/---
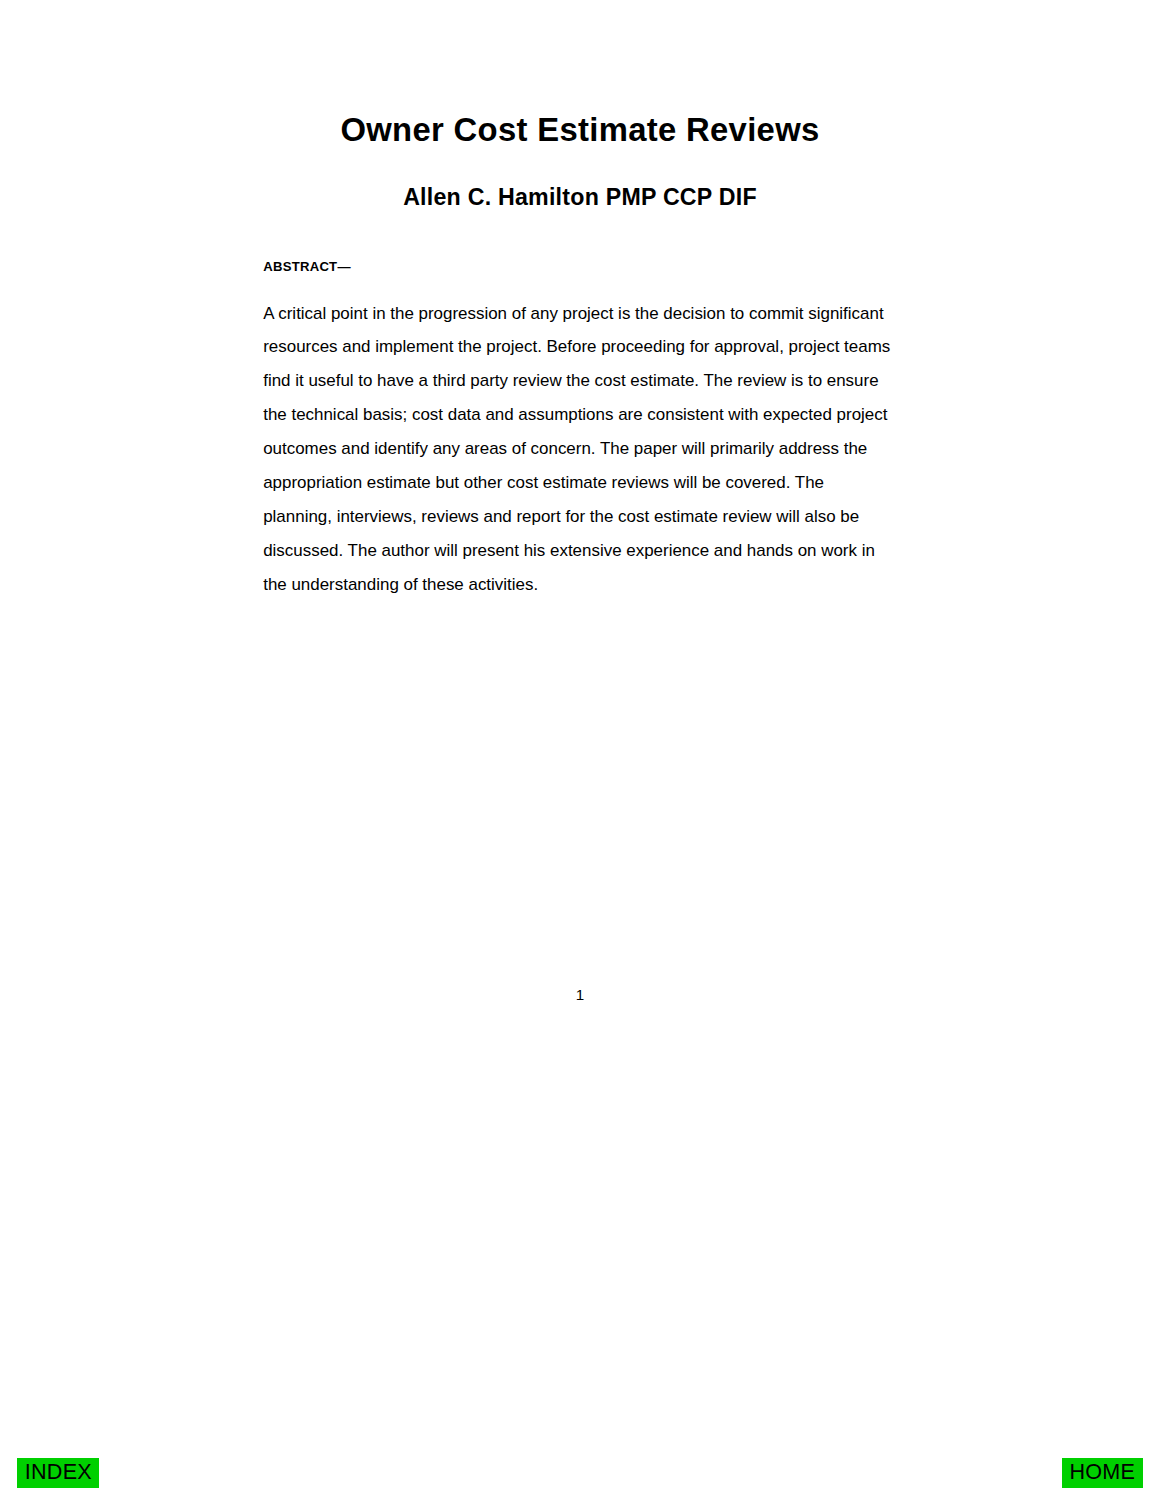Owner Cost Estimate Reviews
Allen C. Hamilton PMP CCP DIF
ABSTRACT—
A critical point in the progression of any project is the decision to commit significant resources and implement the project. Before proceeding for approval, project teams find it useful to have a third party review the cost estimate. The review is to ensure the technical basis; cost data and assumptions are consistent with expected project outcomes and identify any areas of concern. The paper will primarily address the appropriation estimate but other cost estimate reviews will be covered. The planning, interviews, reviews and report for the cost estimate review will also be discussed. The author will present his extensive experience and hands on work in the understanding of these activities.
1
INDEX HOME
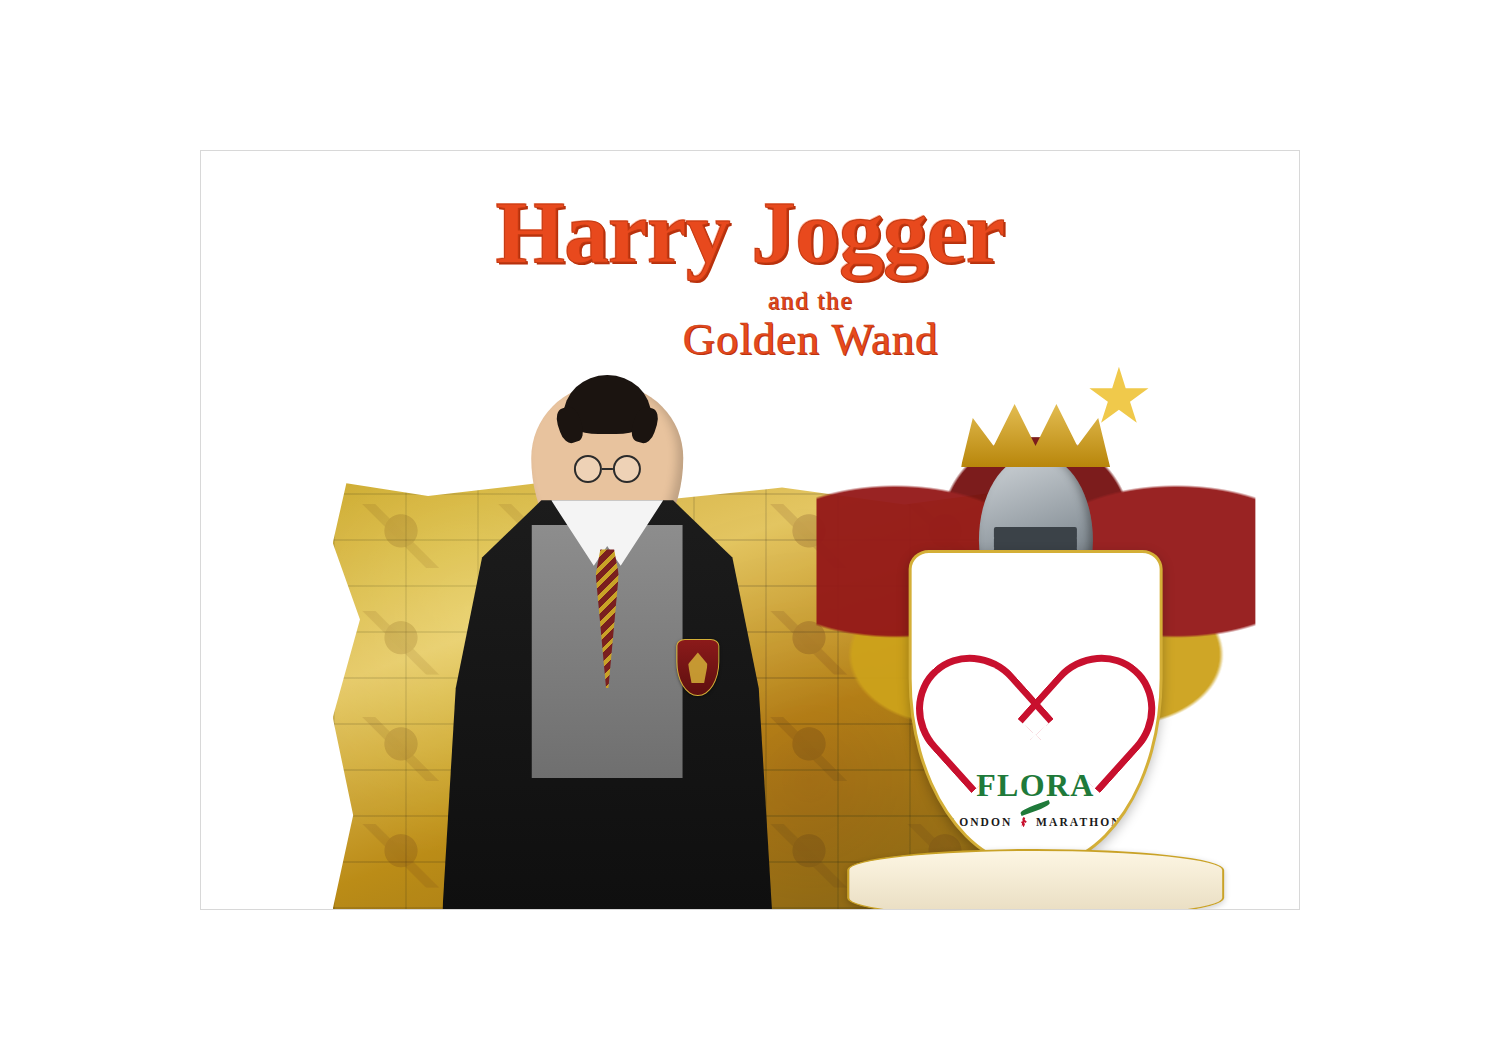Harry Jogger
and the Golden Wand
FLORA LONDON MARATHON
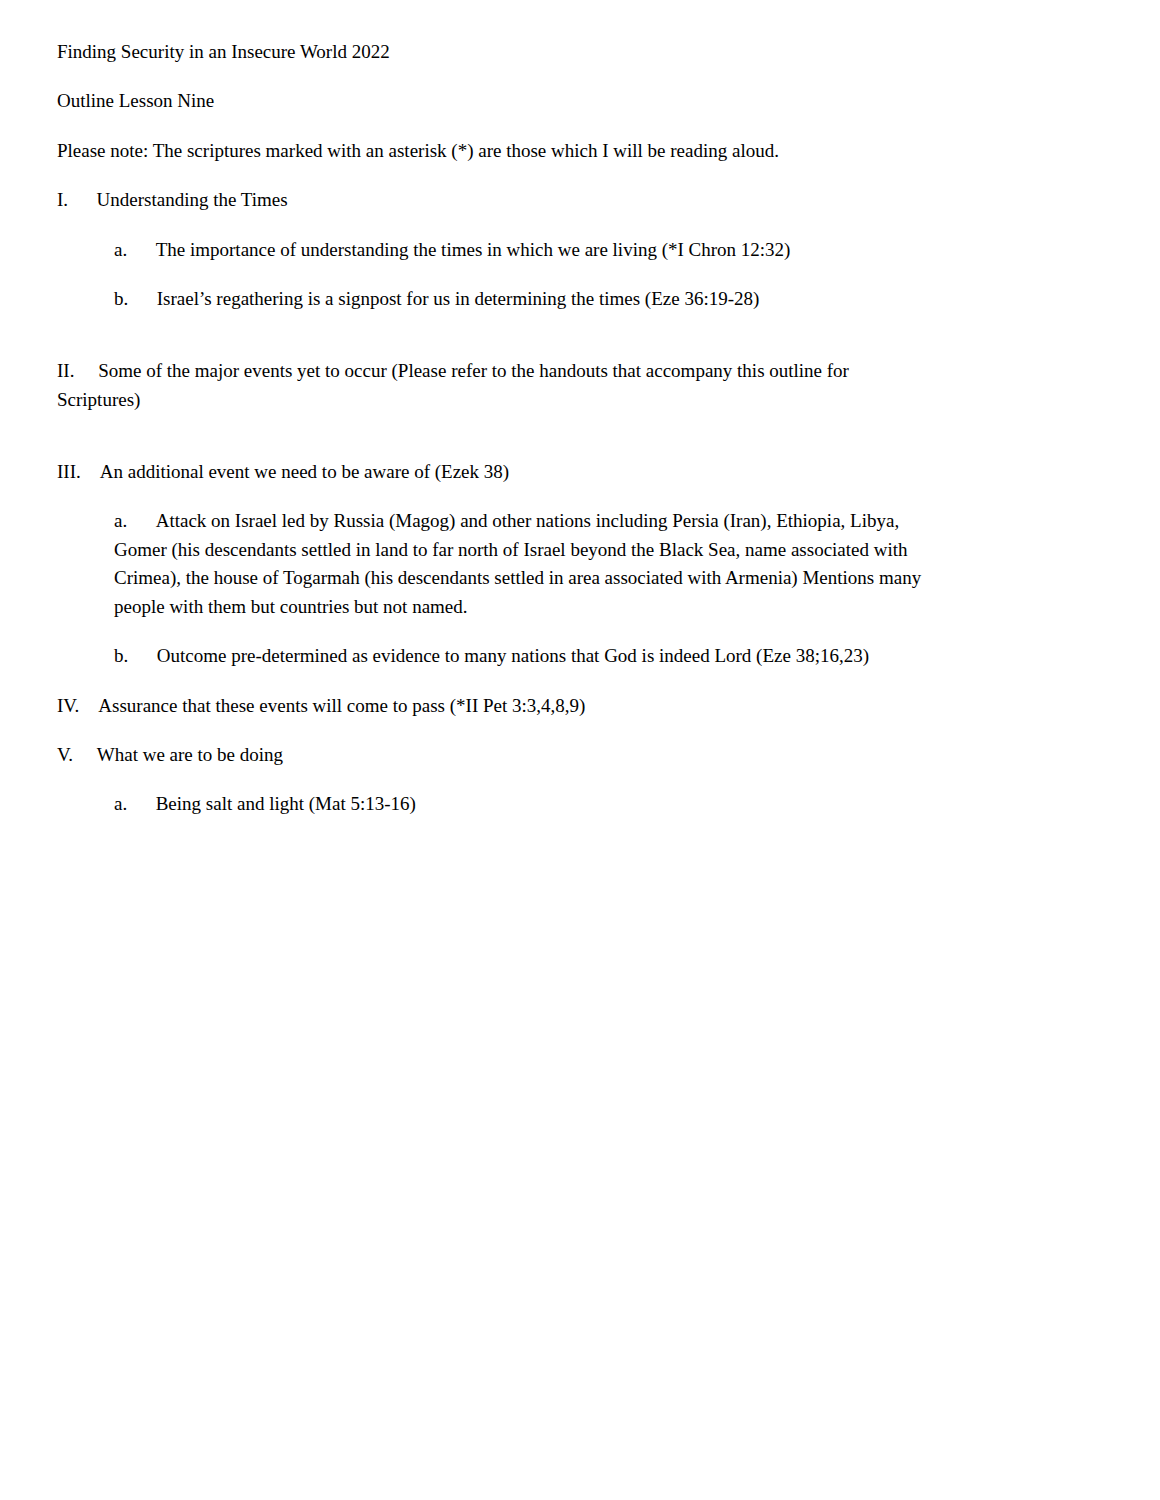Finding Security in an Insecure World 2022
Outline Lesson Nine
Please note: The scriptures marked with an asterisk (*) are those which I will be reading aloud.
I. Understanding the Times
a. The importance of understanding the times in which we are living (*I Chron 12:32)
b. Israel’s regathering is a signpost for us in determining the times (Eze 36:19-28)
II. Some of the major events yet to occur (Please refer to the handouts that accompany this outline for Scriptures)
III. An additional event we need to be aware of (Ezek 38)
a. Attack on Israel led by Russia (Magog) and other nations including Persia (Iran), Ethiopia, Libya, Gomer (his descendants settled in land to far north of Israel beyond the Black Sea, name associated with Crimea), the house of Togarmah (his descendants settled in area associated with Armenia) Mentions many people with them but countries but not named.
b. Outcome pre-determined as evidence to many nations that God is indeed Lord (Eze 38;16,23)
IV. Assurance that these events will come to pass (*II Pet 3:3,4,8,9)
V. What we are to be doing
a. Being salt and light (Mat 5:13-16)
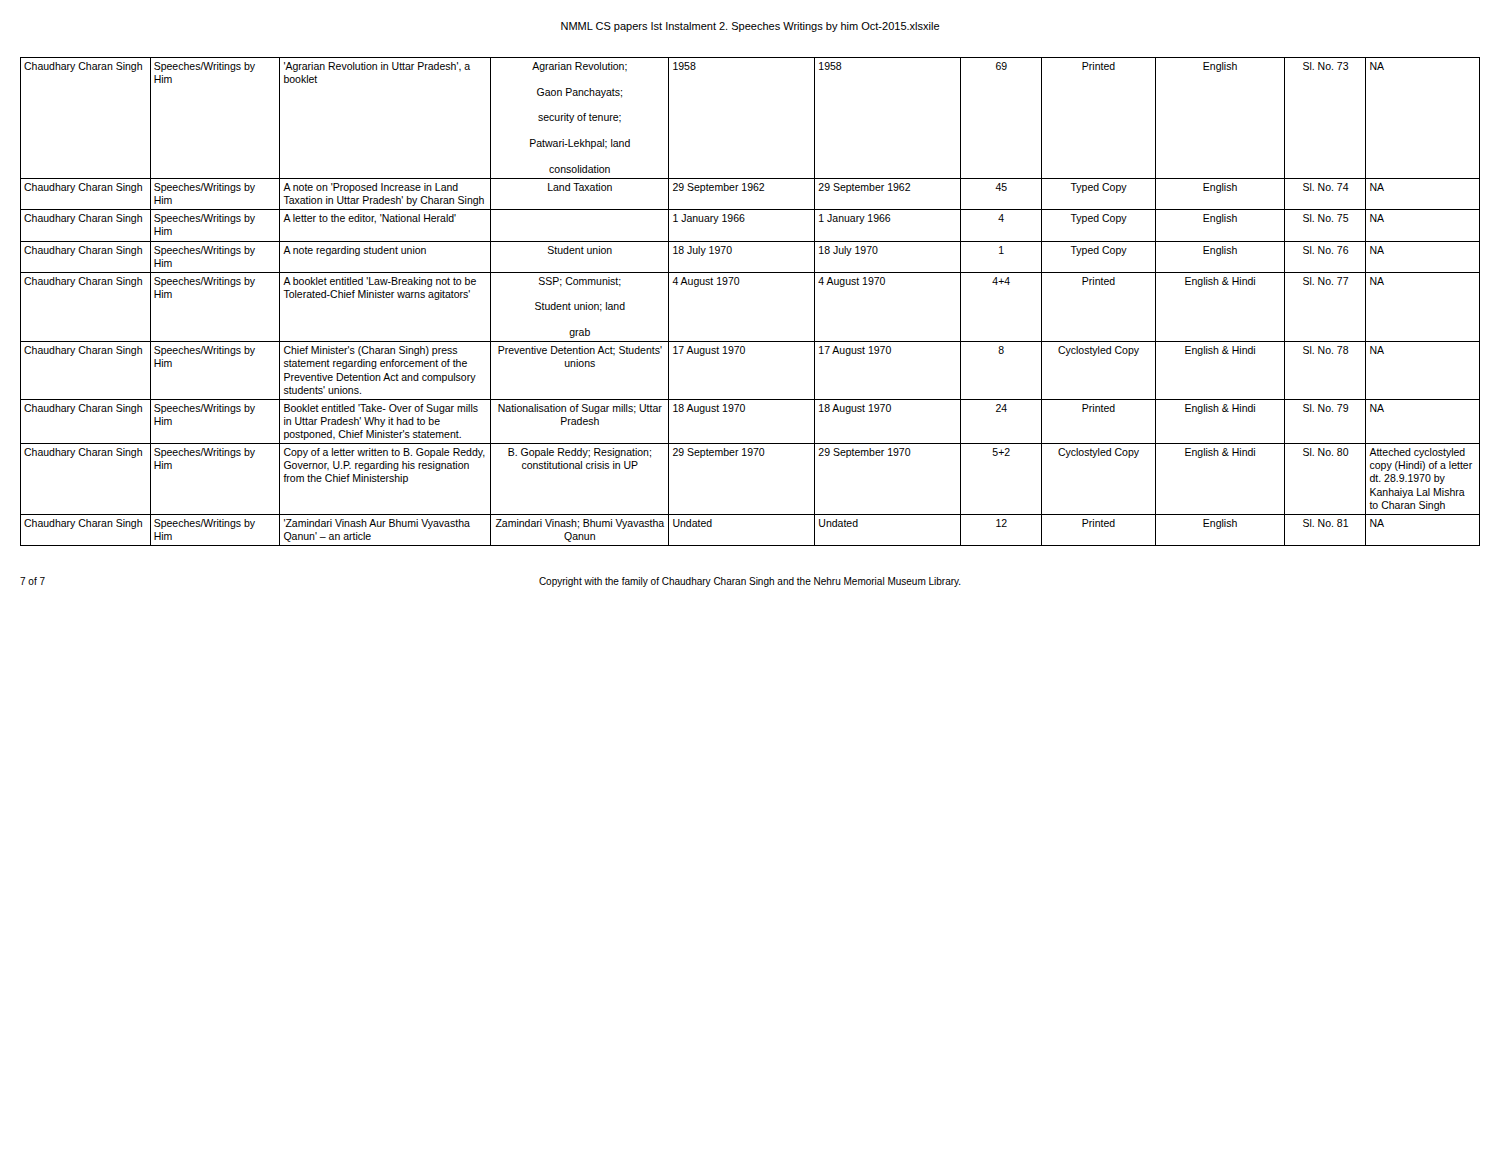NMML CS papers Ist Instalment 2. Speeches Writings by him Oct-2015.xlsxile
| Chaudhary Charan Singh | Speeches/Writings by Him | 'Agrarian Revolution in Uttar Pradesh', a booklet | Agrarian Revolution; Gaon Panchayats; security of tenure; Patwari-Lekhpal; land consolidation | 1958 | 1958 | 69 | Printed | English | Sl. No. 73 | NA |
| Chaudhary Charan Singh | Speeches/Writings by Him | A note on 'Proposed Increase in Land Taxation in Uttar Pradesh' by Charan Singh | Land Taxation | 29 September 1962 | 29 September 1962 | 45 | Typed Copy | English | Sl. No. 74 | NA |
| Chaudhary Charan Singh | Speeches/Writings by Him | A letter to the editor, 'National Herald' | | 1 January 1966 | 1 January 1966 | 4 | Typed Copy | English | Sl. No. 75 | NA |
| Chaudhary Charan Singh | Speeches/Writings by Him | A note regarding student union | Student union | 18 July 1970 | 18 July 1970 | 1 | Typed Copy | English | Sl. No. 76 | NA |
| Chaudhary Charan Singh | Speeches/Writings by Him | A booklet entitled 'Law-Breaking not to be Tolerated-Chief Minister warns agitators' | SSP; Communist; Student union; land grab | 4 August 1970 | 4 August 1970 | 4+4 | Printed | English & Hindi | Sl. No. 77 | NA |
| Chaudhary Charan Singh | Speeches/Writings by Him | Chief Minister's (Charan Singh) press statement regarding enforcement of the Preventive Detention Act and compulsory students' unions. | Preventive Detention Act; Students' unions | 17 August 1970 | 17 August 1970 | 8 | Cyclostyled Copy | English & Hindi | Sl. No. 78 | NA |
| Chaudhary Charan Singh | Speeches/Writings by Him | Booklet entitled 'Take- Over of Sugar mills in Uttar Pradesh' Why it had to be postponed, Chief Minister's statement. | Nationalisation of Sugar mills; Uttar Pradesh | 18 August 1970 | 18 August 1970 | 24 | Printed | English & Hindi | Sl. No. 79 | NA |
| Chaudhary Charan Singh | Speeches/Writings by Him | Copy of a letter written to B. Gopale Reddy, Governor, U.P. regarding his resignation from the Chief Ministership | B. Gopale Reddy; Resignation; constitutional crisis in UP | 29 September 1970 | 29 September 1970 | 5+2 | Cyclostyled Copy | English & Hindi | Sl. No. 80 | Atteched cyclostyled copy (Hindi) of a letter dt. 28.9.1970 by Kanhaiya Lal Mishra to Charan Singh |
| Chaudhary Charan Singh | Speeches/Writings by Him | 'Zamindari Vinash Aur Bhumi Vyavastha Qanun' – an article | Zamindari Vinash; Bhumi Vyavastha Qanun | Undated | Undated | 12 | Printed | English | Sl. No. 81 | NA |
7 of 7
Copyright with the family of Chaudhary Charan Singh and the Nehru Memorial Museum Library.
\---
> [Task item]: Every line of the data above should be repeated exactly. Omit the pictures.

> [Response below]:
Owner Cost Estimate Reviews
Allen C. Hamilton PMP CCP DIF
ABSTRACT—
A critical point in the progression of any project is the decision to commit significant resources and implement the project. Before proceeding for approval, project teams find it useful to have a third party review the cost estimate. The review is to ensure the technical basis; cost data and assumptions are consistent with expected project outcomes and identify any areas of concern. The paper will primarily address the appropriation estimate but other cost estimate reviews will be covered. The planning, interviews, reviews and report for the cost estimate review will also be discussed. The author will present his extensive experience and hands on work in the understanding of these activities.
1
INDEX HOME
Harry Jogger
and the Golden Wand
FLORA LONDON MARATHON
Finding Security in an Insecure World 2022
Outline Lesson Nine
Please note: The scriptures marked with an asterisk (*) are those which I will be reading aloud.
I. Understanding the Times
a. The importance of understanding the times in which we are living (*I Chron 12:32)
b. Israel’s regathering is a signpost for us in determining the times (Eze 36:19-28)
II. Some of the major events yet to occur (Please refer to the handouts that accompany this outline for Scriptures)
III. An additional event we need to be aware of (Ezek 38)
a. Attack on Israel led by Russia (Magog) and other nations including Persia (Iran), Ethiopia, Libya, Gomer (his descendants settled in land to far north of Israel beyond the Black Sea, name associated with Crimea), the house of Togarmah (his descendants settled in area associated with Armenia) Mentions many people with them but countries but not named.
b. Outcome pre-determined as evidence to many nations that God is indeed Lord (Eze 38;16,23)
IV. Assurance that these events will come to pass (*II Pet 3:3,4,8,9)
V. What we are to be doing
a. Being salt and light (Mat 5:13-16)
NMML CS papers Ist Instalment 2. Speeches Writings by him Oct-2015.xlsxile
| Chaudhary Charan Singh | Speeches/Writings by Him | 'Agrarian Revolution in Uttar Pradesh', a booklet | Agrarian Revolution; Gaon Panchayats; security of tenure; Patwari-Lekhpal; land consolidation | 1958 | 1958 | 69 | Printed | English | Sl. No. 73 | NA |
| Chaudhary Charan Singh | Speeches/Writings by Him | A note on 'Proposed Increase in Land Taxation in Uttar Pradesh' by Charan Singh | Land Taxation | 29 September 1962 | 29 September 1962 | 45 | Typed Copy | English | Sl. No. 74 | NA |
| Chaudhary Charan Singh | Speeches/Writings by Him | A letter to the editor, 'National Herald' | | 1 January 1966 | 1 January 1966 | 4 | Typed Copy | English | Sl. No. 75 | NA |
| Chaudhary Charan Singh | Speeches/Writings by Him | A note regarding student union | Student union | 18 July 1970 | 18 July 1970 | 1 | Typed Copy | English | Sl. No. 76 | NA |
| Chaudhary Charan Singh | Speeches/Writings by Him | A booklet entitled 'Law-Breaking not to be Tolerated-Chief Minister warns agitators' | SSP; Communist; Student union; land grab | 4 August 1970 | 4 August 1970 | 4+4 | Printed | English & Hindi | Sl. No. 77 | NA |
| Chaudhary Charan Singh | Speeches/Writings by Him | Chief Minister's (Charan Singh) press statement regarding enforcement of the Preventive Detention Act and compulsory students' unions. | Preventive Detention Act; Students' unions | 17 August 1970 | 17 August 1970 | 8 | Cyclostyled Copy | English & Hindi | Sl. No. 78 | NA |
| Chaudhary Charan Singh | Speeches/Writings by Him | Booklet entitled 'Take- Over of Sugar mills in Uttar Pradesh' Why it had to be postponed, Chief Minister's statement. | Nationalisation of Sugar mills; Uttar Pradesh | 18 August 1970 | 18 August 1970 | 24 | Printed | English & Hindi | Sl. No. 79 | NA |
| Chaudhary Charan Singh | Speeches/Writings by Him | Copy of a letter written to B. Gopale Reddy, Governor, U.P. regarding his resignation from the Chief Ministership | B. Gopale Reddy; Resignation; constitutional crisis in UP | 29 September 1970 | 29 September 1970 | 5+2 | Cyclostyled Copy | English & Hindi | Sl. No. 80 | Atteched cyclostyled copy (Hindi) of a letter dt. 28.9.1970 by Kanhaiya Lal Mishra to Charan Singh |
| Chaudhary Charan Singh | Speeches/Writings by Him | 'Zamindari Vinash Aur Bhumi Vyavastha Qanun' – an article | Zamindari Vinash; Bhumi Vyavastha Qanun | Undated | Undated | 12 | Printed | English | Sl. No. 81 | NA |
7 of 7
Copyright with the family of Chaudhary Charan Singh and the Nehru Memorial Museum Library.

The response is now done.